One of the UK seed companies had a phase of selling a transparent concoction in which seeds could be grown. Orchid growers have various sorts of growing medium agar agar (not a typo).

The word "soil" is fraught with danger for the seedlings - sterile soil, well draining soil...

Piotr

Ah, I see what you mean David. Maybe they are overcrowded? That is what RarePlants advise on their website, apparently if grown in pots they have a tendency to split up rather then flower. But I do not know. I am only just starting with this genus. And I have mine in a not too large pot (only one bulb).

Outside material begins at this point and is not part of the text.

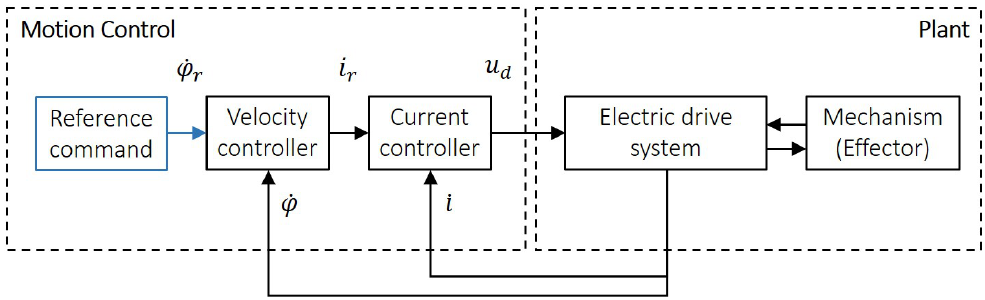
Figure 3. Conventional velocity control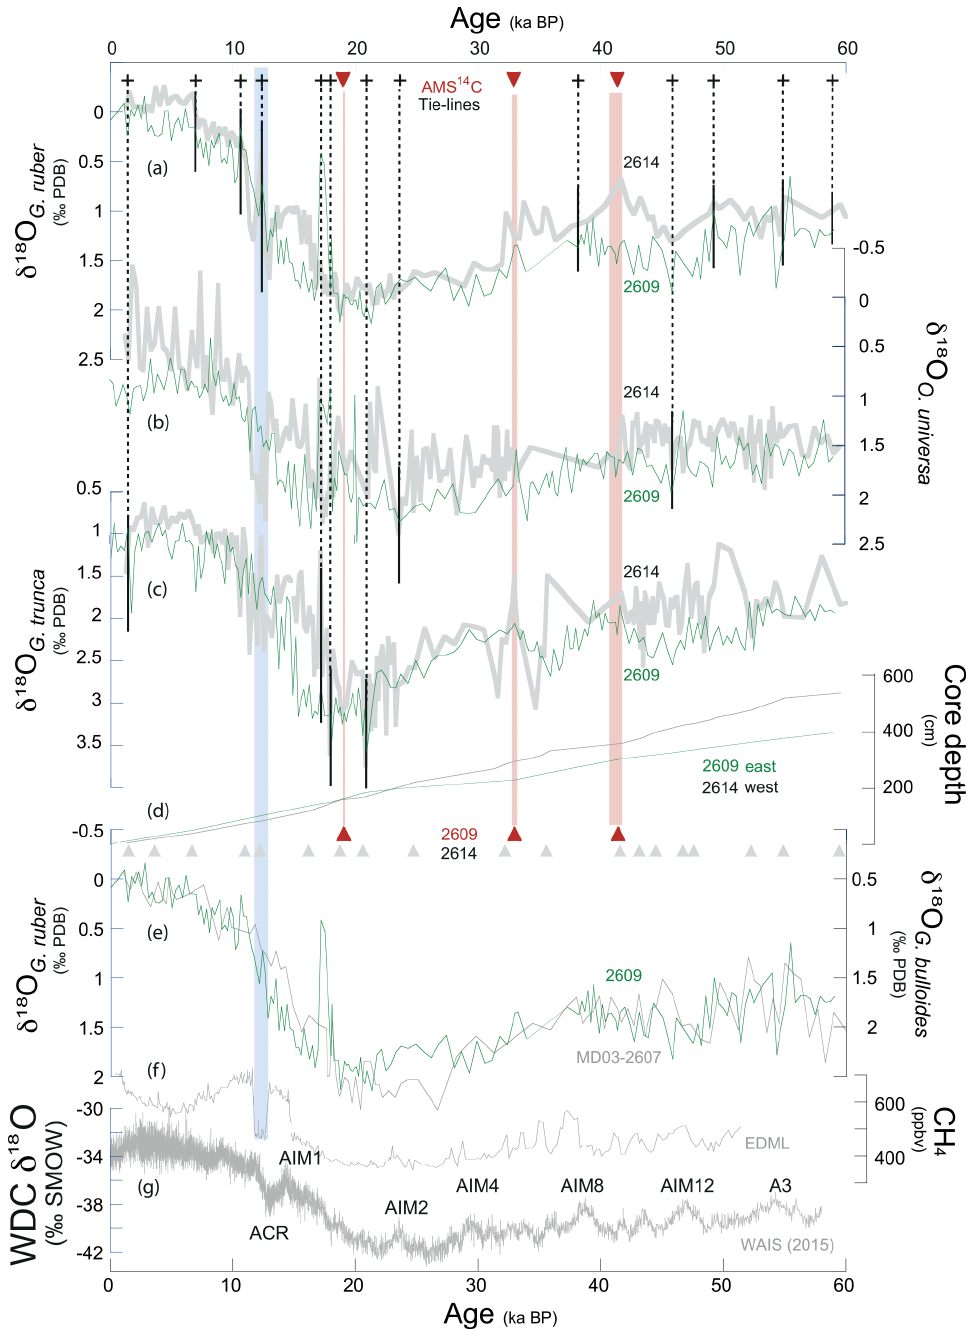
Figure 3. Chronostratigraphy of the eastern core 2609 (King Island). The age model is based on the tuning of various planktonic δ 18 O records of (a) G. ruber , (b) O. universa , and (c) G. truncatulinoides (all in green lines) to similar records (thick grey lines) of the well-dated reference core 2614 (van der Kaars et al., 2017). In total, 13 tuning tie lines (stippled lines; solid for the species-specific correlations) were set in order to achieve an optimal fit of the core 2609 and core 2614 δ 18 O records (mean r 2 = 0 . 86). The age model for core 2609 is supported by three AMS 14 C datings (red triangles and red lines; red shading marks the 1-sigma errors). (d) Sedimentation rates (green = core 2609; grey = core 2614). Grey triangles are age control points established for core 2614 by van der Kaars et al. (2017). (e) The age model for core 2609 is supported by the match of its δ 18 O G. ruber record (green) to the adjacent core MD03-2607 δ 18 O G. bulloides record (grey; Lopes dos Santos et al., 2013). (f) Atmospheric CH 4 record from EPICA ice core (EPICA Community Members, 2006). Blue shading denotes prominent atmospheric CH 4 anomaly synchronous to a distinct reflection in the core 2614 δ 18 O O. universa record. (g) West Antarctic Ice Sheet Divide Core δ 18 O record (WAIS Divide Project Members, 2015) as reference for the Southern Hemisphere climate signal.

My apologies, I should have expressed myself more clearly perhaps. I tend to use "soil" and "potting mix" interchangeably, which is not quite correct is it. I did use a soil based potting mix though (1 part) and horticultural sand (2 parts), plus some pumice and charcoal. The potting mix is meant to be sterilized but could potentially pick up all sorts during storage. I did not pour boiling water over it or bake it prior to planting the seedlings. I believe in them ;) 

I used agar to grow bacteria cultures and plants in vitro as a student back in the day. But this is maybe a bit much for growing plants at home as a hobby :) 

Uli

Hello Piotr,

This is a most interesting thread! 
Stagonospora is not really my problem with Amaryllids. The most annoying pest I have here in Portugal is Narcissus fly. I have never seen them but I find the empty, rotting bulbs. Some genera seem to be less affected, like Amaryllids belladonna and Nerine but Hippeastrum, Zephyranthes and Habranthus, Sternbergia and the larger Narcissus themselves are affected to the point of disappearing entirely. Growing in shade does not help. 
The second pest are voles. I have to grow valuable bulbs in pots. Hippeastrum and Iridaceae like species gladiolus, Ixia, Babiana are particularly vulnerable. And Lilium, of course.

Chileflora is notorious for their bad or non existing communication with customers, there were rumors that they had closed down but it is good to know that they are still there. I have grown some very good plants like Alstroemerias from their seed. The quality of their seed has always been very good.

If you are just starting to grow bulbs from seed: are you familiar with the WIKI? Here is a link to a very good article https://www.pacificbulbsociety.org/pbswiki/files/00_others/McGary_bulbs_from_seed.pdf
I have also written one for the Bulb Garden which I can let you have. (Need your email address) I can only recommend to raise bulbs from seed, it is so rewarding. Nothing more exciting than the first flower from a batch of your own seedlings.
If you read several articles on this subject you will see that many ways lead to success which means that you will eventually find your own best way, this applies to the seed substrate as well. And then it is worthwhile sharing your experience because there is always something new to discover for others.

Bye for now 

Uli 
Uli
Algarve, Portugal
350m elevation, frost free
Mediterranean Climate

David Pilling

I got a private communication about Rhodophiala bifida, it said "They sport contractile roots and dwindle when at the pot bottom". Better planted in the landscape.


Bulbous

One think I do and find it improves germination is to use a small amount of hydrogen peroxide in the water.  about 0.5%.